Ever since a team of Navy SEALs busted into terrorist mastermind Osama bin Laden’s secret Pakistan compound and put a bullet through his eye, a debate has raged: Was it disrespectful to use “Geronimo” as a code name in the operation?
Geronimo, of course, is a famous Chiricahua Apache warrior. Native American leaders have decried that the military assigned his name to an infamous terrorist, particularly in light of the U.S. military service of several of Geronimo’s descendants. Update: The military later clarified that Geronimo was the name of the operation, and said bin Laden’s code name was “Jackpot.”
This blog post was not authored to take an issue on the brouhaha one way or the other. It is noteworthy, however, to point out all the other places Native American culture have been used in military naming conventions.
From the Apache helicopter to the Tomahawk missile, a variety of gear, vehicles and weapons have been assigned Native American names — including the Marine battalion in one of the most dangerous places in Afghanistan right now.
First Battalion, 5th Marines, out of Camp Pendleton, Calif., uses “Geronimo” as its call sign.
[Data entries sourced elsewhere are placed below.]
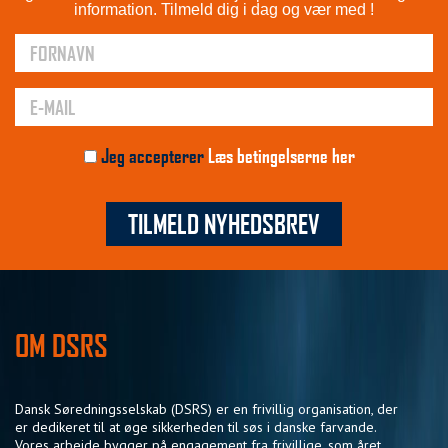
information. Tilmeld dig i dag og vær med !
Jeg accepterer
Læs betingelserne her
TILMELD NYHEDSBREV
OM DSRS
Dansk Søredningsselskab (DSRS) er en frivillig organisation, der
er dedikeret til at øge sikkerheden til søs i danske farvande.
Vores arbejde bygger på engagement fra frivillige, som året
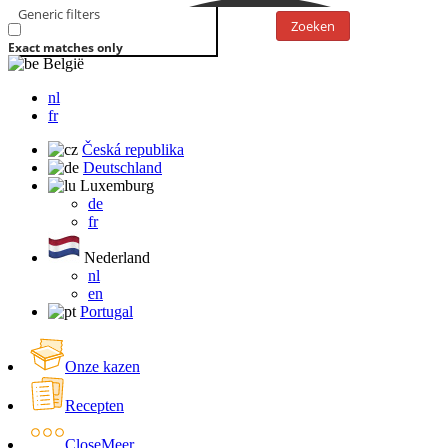
Generic filters
Zoeken
Exact matches only
België
nl
fr
Česká republika
Deutschland
Luxemburg
de
fr
Nederland
nl
en
Portugal
Onze kazen
Recepten
Close
Meer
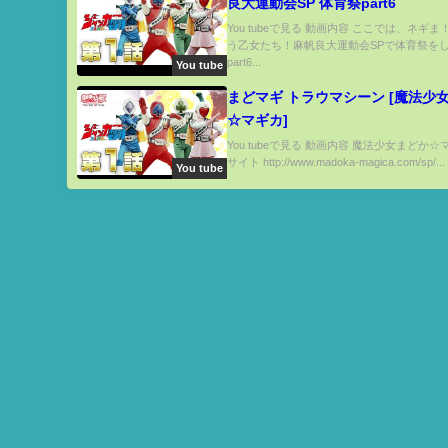
良大運動会SP 体育祭part6
You tubeで見る 動画内容 ここでは、ネギ
う乙女たち！麻帆良大運動会SPで体育祭を
part6...
You tube
まどマギ トラウマシーン [魔法少
☆マギカ]
You tubeで見る 動画内容 魔法少女まどか☆
サイト http://www.madoka-magica.com/sp/...
You tube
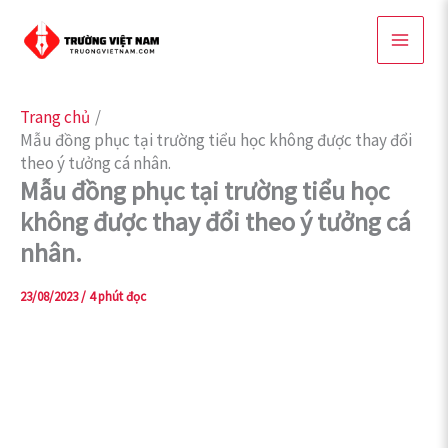
Nhảy
tới
nội
dung
Trang chủ
Mẫu đồng phục tại trường tiểu học không được thay đổi
theo ý tưởng cá nhân.
Mẫu đồng phục tại trường tiểu học
không được thay đổi theo ý tưởng cá
nhân.
23/08/2023
/
4 phút đọc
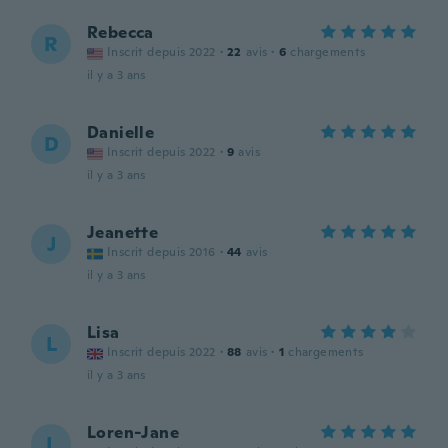
Rebecca
R
Inscrit depuis 2022
·
22
avis
·
6
chargements
il y a 3 ans
Danielle
D
Inscrit depuis 2022
·
9
avis
il y a 3 ans
Jeanette
J
Inscrit depuis 2016
·
44
avis
il y a 3 ans
Lisa
L
Inscrit depuis 2022
·
88
avis
·
1
chargements
il y a 3 ans
Loren-Jane
L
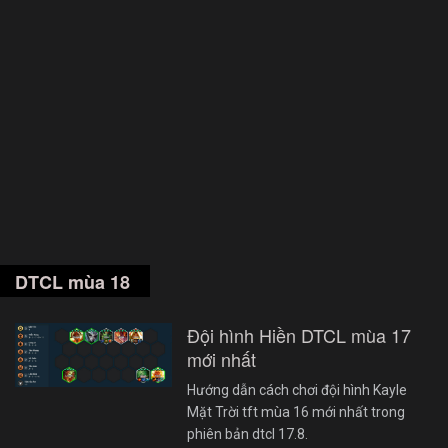
DTCL mùa 18
Đội hình Hiền DTCL mùa 17
mới nhất
Hướng dẫn cách chơi đội hình Kayle
Mặt Trời tft mùa 16 mới nhất trong
phiên bản dtcl 17.8.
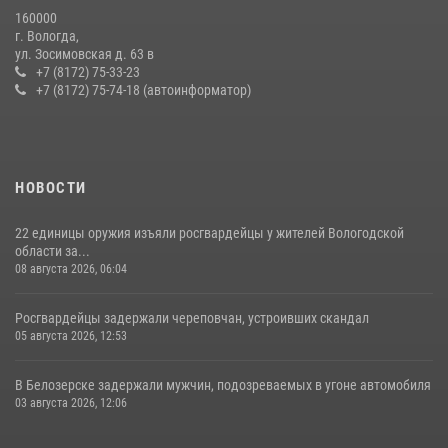
20 июля 2026, 10:47
160000
г. Вологда,
26 единиц оружия сдали росгвардейцам добровольно жители
ул. Зосимовская д. 63 в
Вологодской области за минувшую неделю
+7 (8172) 75-33-23
+7 (8172) 75-74-18 (автоинформатор)
11 июля 2026, 05:49
НОВОСТИ
22 единицы оружия изъяли росгвардейцы у жителей Вологодской
области за...
08 августа 2026, 06:04
Росгвардейцы задержали череповчан, устроивших скандал
05 августа 2026, 12:53
В Белозерске задержали мужчин, подозреваемых в угоне автомобиля
03 августа 2026, 12:06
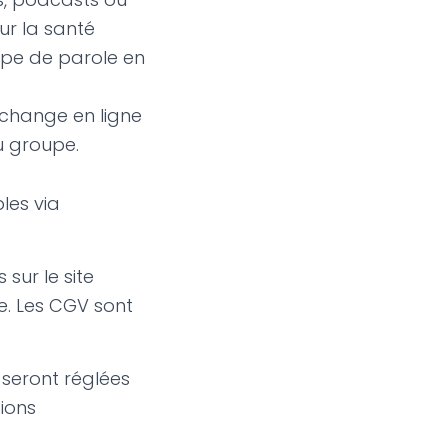
ur la santé
oupe de parole en
échange en ligne
u groupe.
les via
sur le site
e. Les CGV sont
 seront réglées
tions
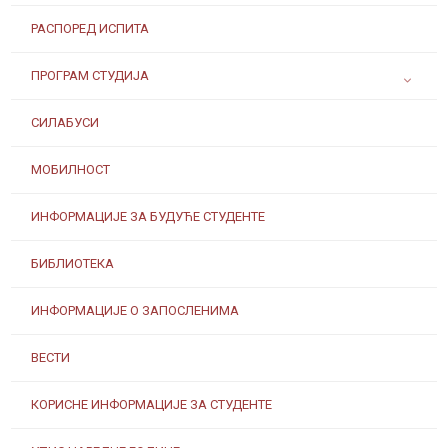
РАСПОРЕД ИСПИТА
ПРОГРАМ СТУДИЈА
СИЛАБУСИ
МОБИЛНОСТ
ИНФОРМАЦИЈЕ ЗА БУДУЋЕ СТУДЕНТЕ
БИБЛИОТЕКА
ИНФОРМАЦИЈЕ О ЗАПОСЛЕНИМА
ВЕСТИ
КОРИСНЕ ИНФОРМАЦИЈЕ ЗА СТУДЕНТЕ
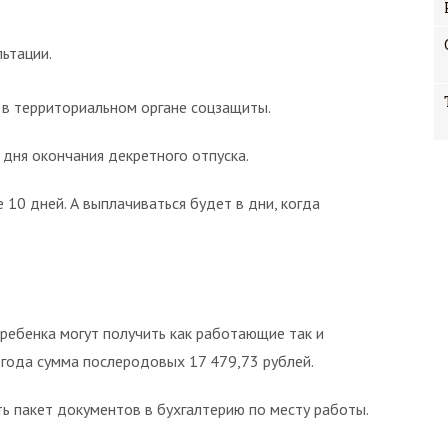
ьтации.
в территориальном органе соцзащиты.
дня окончания декретного отпуска.
 10 дней. А выплачиваться будет в дни, когда
ребенка могут получить как работающие так и
 года сумма послеродовых 17 479,73 рублей.
ь пакет документов в бухгалтерию по месту работы.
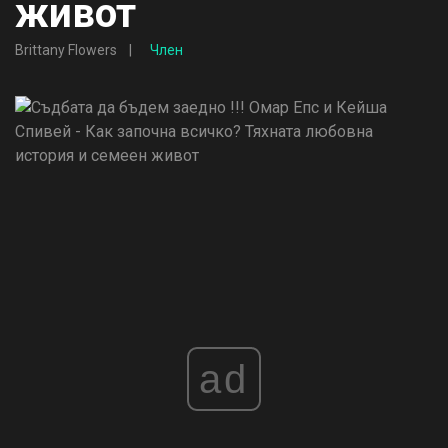
живот
Brittany Flowers
Член
ad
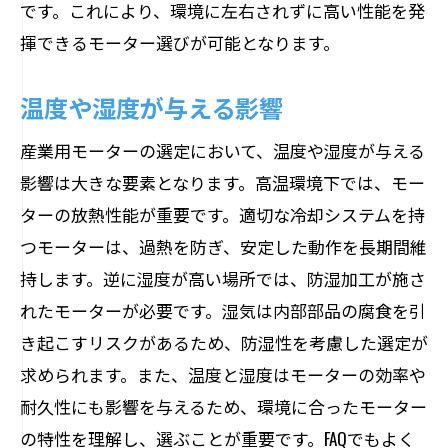
です。これにより、環境に左右されずに高い性能を発
揮できるモーター選びが可能となります。
温度や湿度が与える影響
産業用モーターの選定において、温度や湿度が与える
影響は大きな要素となります。高温環境下では、モー
ターの放熱性能が重要です。適切な冷却システムを持
つモーターは、過熱を防ぎ、安定した動作を長期間維
持します。逆に湿度が高い場所では、防湿加工が施さ
れたモーターが必要です。湿気は内部部品の腐食を引
き起こすリスクがあるため、防湿性を考慮した選定が
求められます。また、温度と湿度はモーターの効率や
耐久性にも影響を与えるため、環境に合ったモーター
の特性を理解し、選ぶことが重要です。FAQでもよく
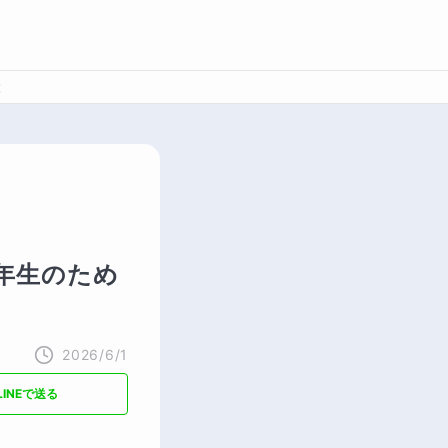
設
年生のため
2026/6/1
LINEで送る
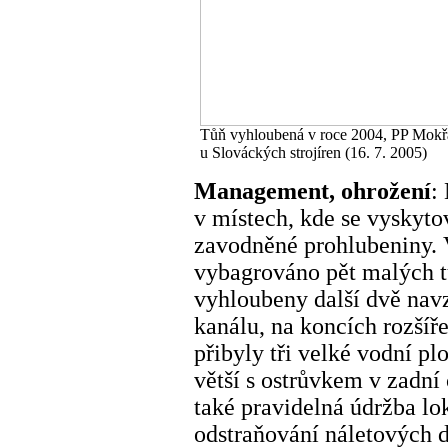
Tůň vyhloubená v roce 2004, PP Mokř
u Slováckých strojíren (16. 7. 2005)
Management, ohrožení
:
v místech, kde se vyskyt
zavodněné prohlubeniny. V
vybagrováno pět malých tů
vyhloubeny další dvě nav
kanálu, na koncích rozšíř
přibyly tři velké vodní pl
větší s ostrůvkem v zadní 
také pravidelná údržba lok
odstraňování náletových d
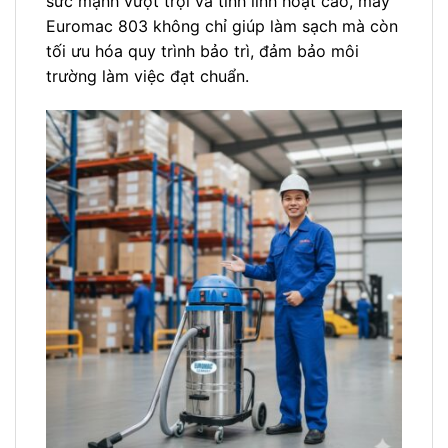
sức mạnh vượt trội và tính linh hoạt cao, máy
Euromac 803 không chỉ giúp làm sạch mà còn
tối ưu hóa quy trình bảo trì, đảm bảo môi
trường làm việc đạt chuẩn.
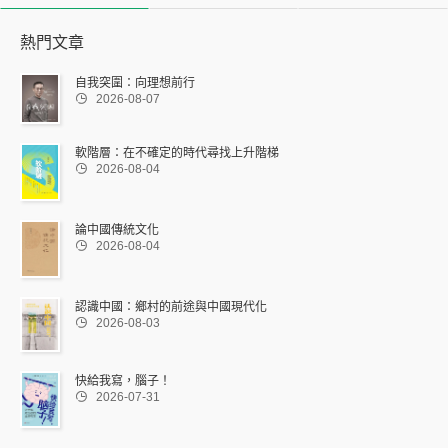
熱門文章
自我突圍：向理想前行

2026-08-07
軟階層：在不確定的時代尋找上升階梯

2026-08-04
論中國傳統文化

2026-08-04
認識中國：鄉村的前途與中國現代化

2026-08-03
快給我寫，腦子！

2026-07-31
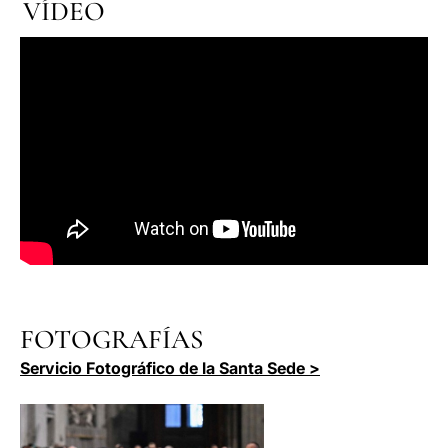
VÍDEO
FOTOGRAFÍAS
Servicio Fotográfico de la Santa Sede >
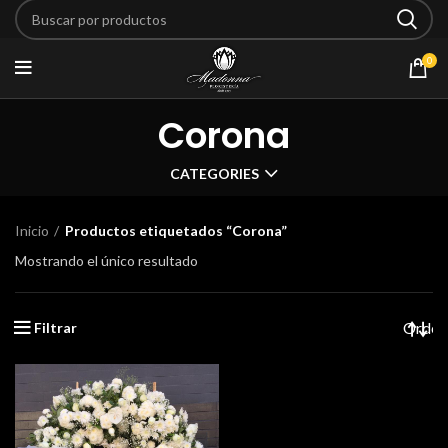
0
Corona
CATEGORIES
Inicio
Productos etiquetados “Corona”
Mostrando el único resultado
Filtrar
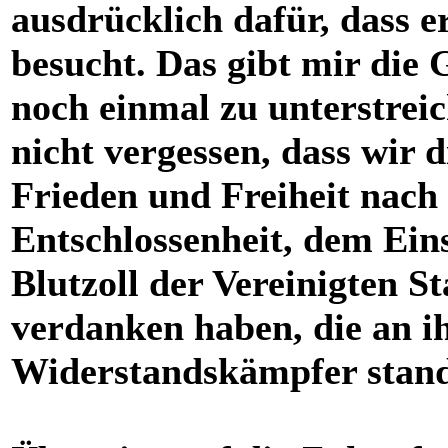
ausdrücklich dafür, dass e
besucht. Das gibt mir die G
noch einmal zu unterstrei
nicht vergessen, dass wir
Frieden und Freiheit nach
Entschlossenheit, dem Eins
Blutzoll der Vereinigten St
verdanken haben, die an ihr
Widerstandskämpfer stan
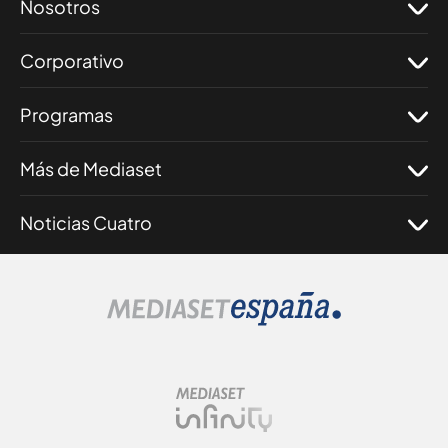
Nosotros
Corporativo
Programas
Más de Mediaset
Noticias Cuatro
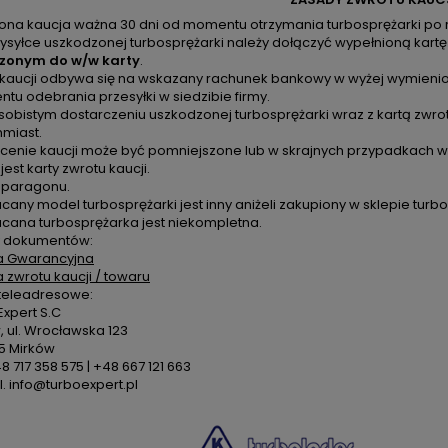
zona kaucja ważna 30 dni od momentu otrzymania turbosprężarki po 
ysyłce uszkodzonej turbosprężarki należy dołączyć wypełnioną kartę
zonym do w/w karty
.
 kaucji odbywa się na wskazany rachunek bankowy w wyżej wymienion
u odebrania przesyłki w siedzibie firmy.
sobistym dostarczeniu uszkodzonej turbosprężarki wraz z kartą zwro
hmiast.
cenie kaucji może być pomniejszone lub w skrajnych przypadkach ws
 jest karty zwrotu kaucji.
k paragonu.
cany model turbosprężarki jest inny aniżeli zakupiony w sklepie turbo
acana turbosprężarka jest niekompletna.
 dokumentów:
a Gwarancyjna
a zwrotu kaucji / towaru
teleadresowe:
xpert S.C
 ul. Wrocławska 123
5 Mirków
48 717 358 575 | +48 667 121 663
. info@turboexpert.pl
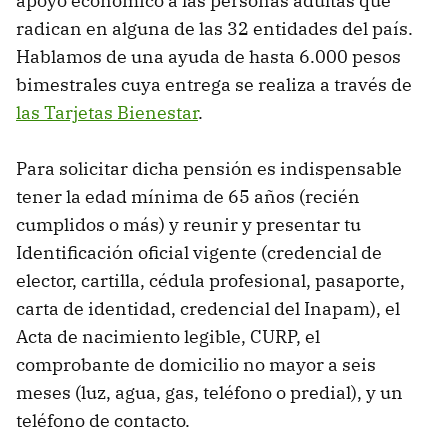
apoyo económico a las personas adultas que
radican en alguna de las 32 entidades del país.
Hablamos de una ayuda de hasta 6.000 pesos
bimestrales cuya entrega se realiza a través de
las Tarjetas Bienestar
.
Para solicitar dicha pensión es indispensable
tener la edad mínima de 65 años (recién
cumplidos o más) y reunir y presentar tu
Identificación oficial vigente (credencial de
elector, cartilla, cédula profesional, pasaporte,
carta de identidad, credencial del Inapam), el
Acta de nacimiento legible, CURP, el
comprobante de domicilio no mayor a seis
meses (luz, agua, gas, teléfono o predial), y un
teléfono de contacto.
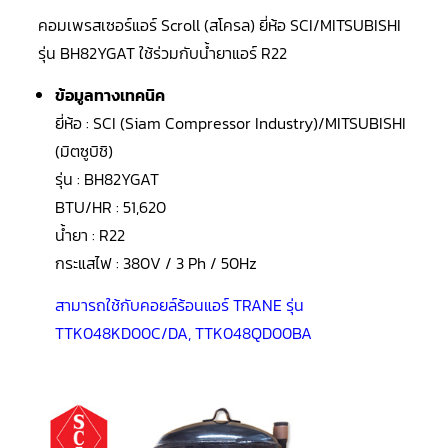
LG
น้ำยา
คอมเพรสเซอร์แอร์ Scroll (สโครล) ยี่ห้อ SCI/MITSUBISHI
แอร์
R32
รุ่น BH82YGAT
ใช้ร่วมกับน้ำยาแอร์ R22
ข้อมูลทางเทคนิค
คอมเพรสเซอร์
แอร์
ยี่ห้อ : SCI (Siam Compressor Industry)/MITSUBISHI
DAIKIN
(มิตซูบิชิ)
คอมเพรสเซอร์
รุ่น : BH82YGAT
แอร์
ลูกสูบ
BTU/HR : 51,620
น้ำยา : R22
คอมเพรสเซอร์
แอร์
กระแสไฟ : 380V / 3 Ph / 50Hz
ลูกสูบ
TECUMSEH
สามารถใช้กับคอยล์ร้อนแอร์ TRANE รุ่น
คอมเพรสเซอร์
TTK048KD00C/DA, TTK048QD00BA
แอร์
ลูกสูบ
KULTHORN
คอมเพรสเซอร์
ตู้
เย็น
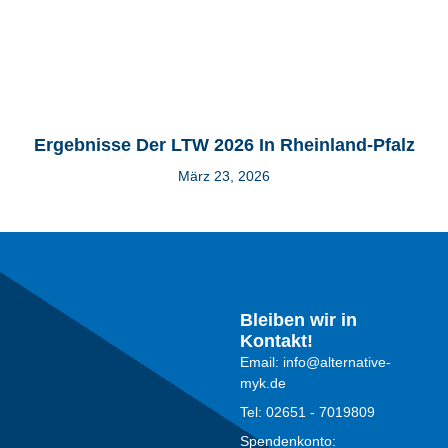
Ergebnisse Der LTW 2026 In Rheinland-Pfalz
März 23, 2026
Bleiben wir in
Kontakt!
Email: info@alternative-
myk.de
Tel: 02651 - 7019809
Spendenkonto:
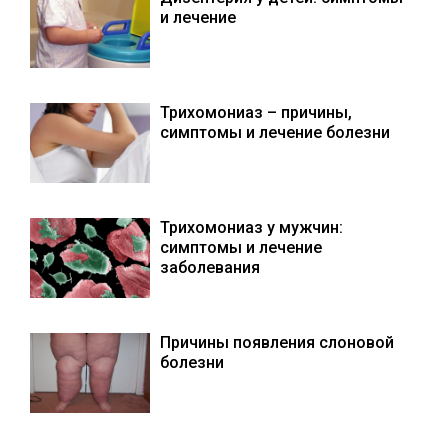
и лечение
Трихомониаз – причины,
симптомы и лечение болезни
Трихомониаз у мужчин:
симптомы и лечение
заболевания
Причины появления слоновой
болезни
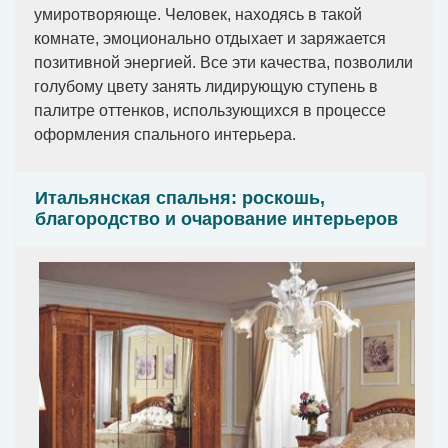
умиротворяюще. Человек, находясь в такой
комнате, эмоционально отдыхает и заряжается
позитивной энергией. Все эти качества, позволили
голубому цвету занять лидирующую ступень в
палитре оттенков, использующихся в процессе
оформления спального интерьера.
Итальянская спальня: роскошь,
благородство и очарование интерьеров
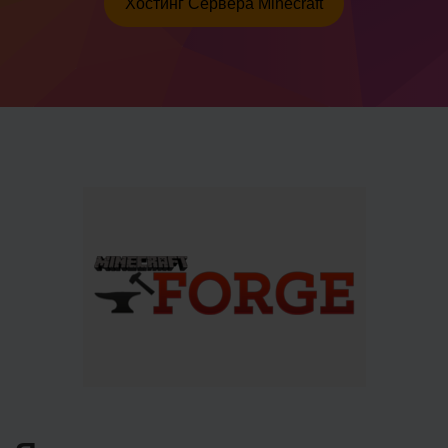
Хостинг Сервера Minecraft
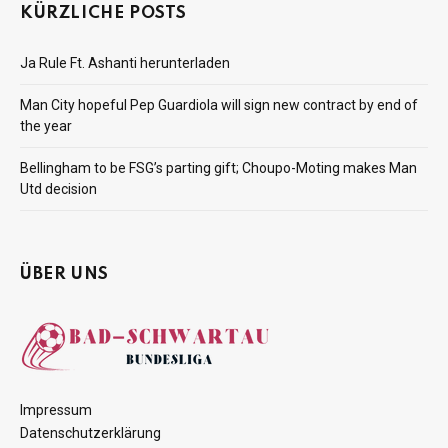
KÜRZLICHE POSTS
Ja Rule Ft. Ashanti herunterladen
Man City hopeful Pep Guardiola will sign new contract by end of
the year
Bellingham to be FSG’s parting gift; Choupo-Moting makes Man
Utd decision
ÜBER UNS
Impressum
Datenschutzerklärung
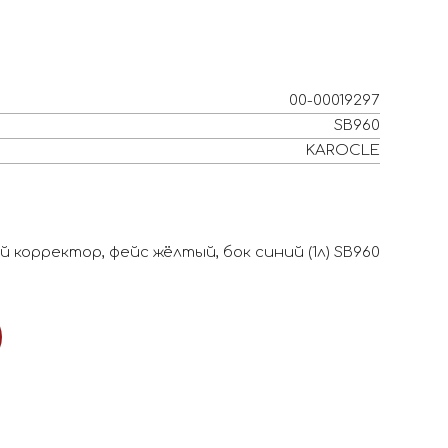
00-00019297
SB960
KAROCLE
 корректор, фейс жёлтый, бок синий (1л) SB960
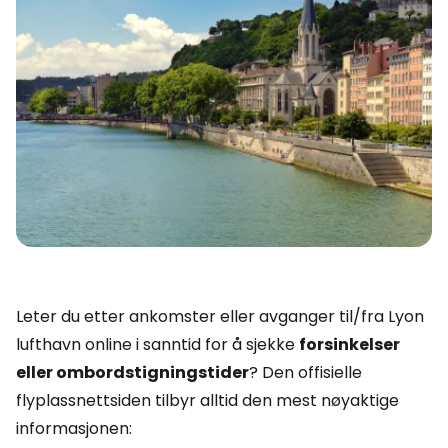
Leter du etter ankomster eller avganger til/fra Lyon
lufthavn online i sanntid for å sjekke
forsinkelser
eller
ombordstigningstider
? Den offisielle
flyplassnettsiden tilbyr alltid den mest nøyaktige
informasjonen:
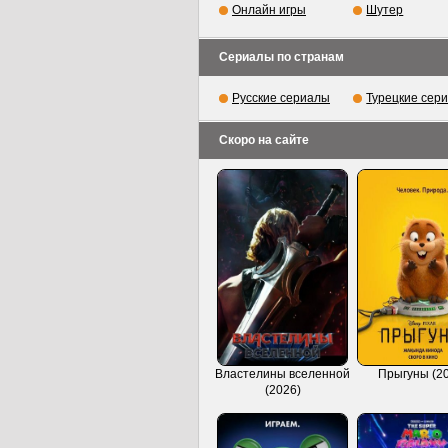
Онлайн игры
Шутер
Сериалы по странам
Русские сериалы
Турецкие сер
Скоро на сайте
Властелины вселенной
Прыгуны (2
(2026)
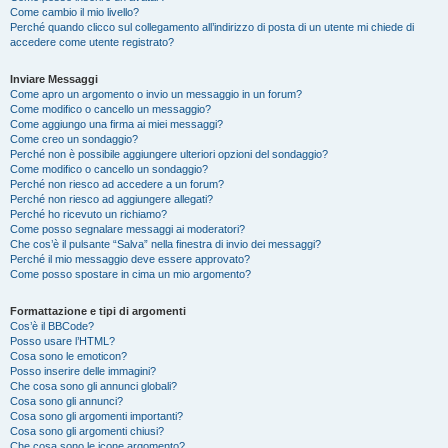
Come cambio il mio livello?
Perché quando clicco sul collegamento all’indirizzo di posta di un utente mi chiede di
accedere come utente registrato?
Inviare Messaggi
Come apro un argomento o invio un messaggio in un forum?
Come modifico o cancello un messaggio?
Come aggiungo una firma ai miei messaggi?
Come creo un sondaggio?
Perché non è possibile aggiungere ulteriori opzioni del sondaggio?
Come modifico o cancello un sondaggio?
Perché non riesco ad accedere a un forum?
Perché non riesco ad aggiungere allegati?
Perché ho ricevuto un richiamo?
Come posso segnalare messaggi ai moderatori?
Che cos’è il pulsante “Salva” nella finestra di invio dei messaggi?
Perché il mio messaggio deve essere approvato?
Come posso spostare in cima un mio argomento?
Formattazione e tipi di argomenti
Cos’è il BBCode?
Posso usare l’HTML?
Cosa sono le emoticon?
Posso inserire delle immagini?
Che cosa sono gli annunci globali?
Cosa sono gli annunci?
Cosa sono gli argomenti importanti?
Cosa sono gli argomenti chiusi?
Che cosa sono le icone argomento?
The unit is currently patrolling Sangin district, where its sister battalion, 3rd Battalion, 5th Marines, engaged late last year in some of the heaviest fighting of the Afghan war.
Marines with 1/5 aren’t shy about using the Geronimo name, either. On May 4, the unit posted on Facebook a full list of Native American-inspired call signs that are used by various elements of the battalion:
Geronimo 101: Call Signs.
H&S Company: Huron
Alpha Company: Apache
Bravo Company: Blackfoot
Charlie Company: Cherokee
Weapons Company: Whitehorse
CAAT Platoons: Tomahawk 1 & 2
81mm Mortar Platoon: Mohawk
Scout Sniper Platoon: Seminole
Advisor Team: Dakota
Police Advisor Team 1: Comanche
Police Advisor Team 2: Shawnee
The logo for 1/5 also includes a small likeness of a Native American. A Marine source with the battalion tells me that it likely dates back to the World War I, when the unit was attached to an Army brigade that had a similar logo to commemorate their victories over native tribes in the previous century.
Readers, I’d be interested for your thoughts in the comments section below. Undoubtedly, the practice is offensive to some Native Americans, who bristle at the use of Native American-inspired naming conventions on just about anything, including sports teams.
On the other hand, a case can be made that 1/5 and other military units like it are honoring the warrior spirit of the Apache, Blackfoot, Seminole tribes and other communities whose name has been adopted.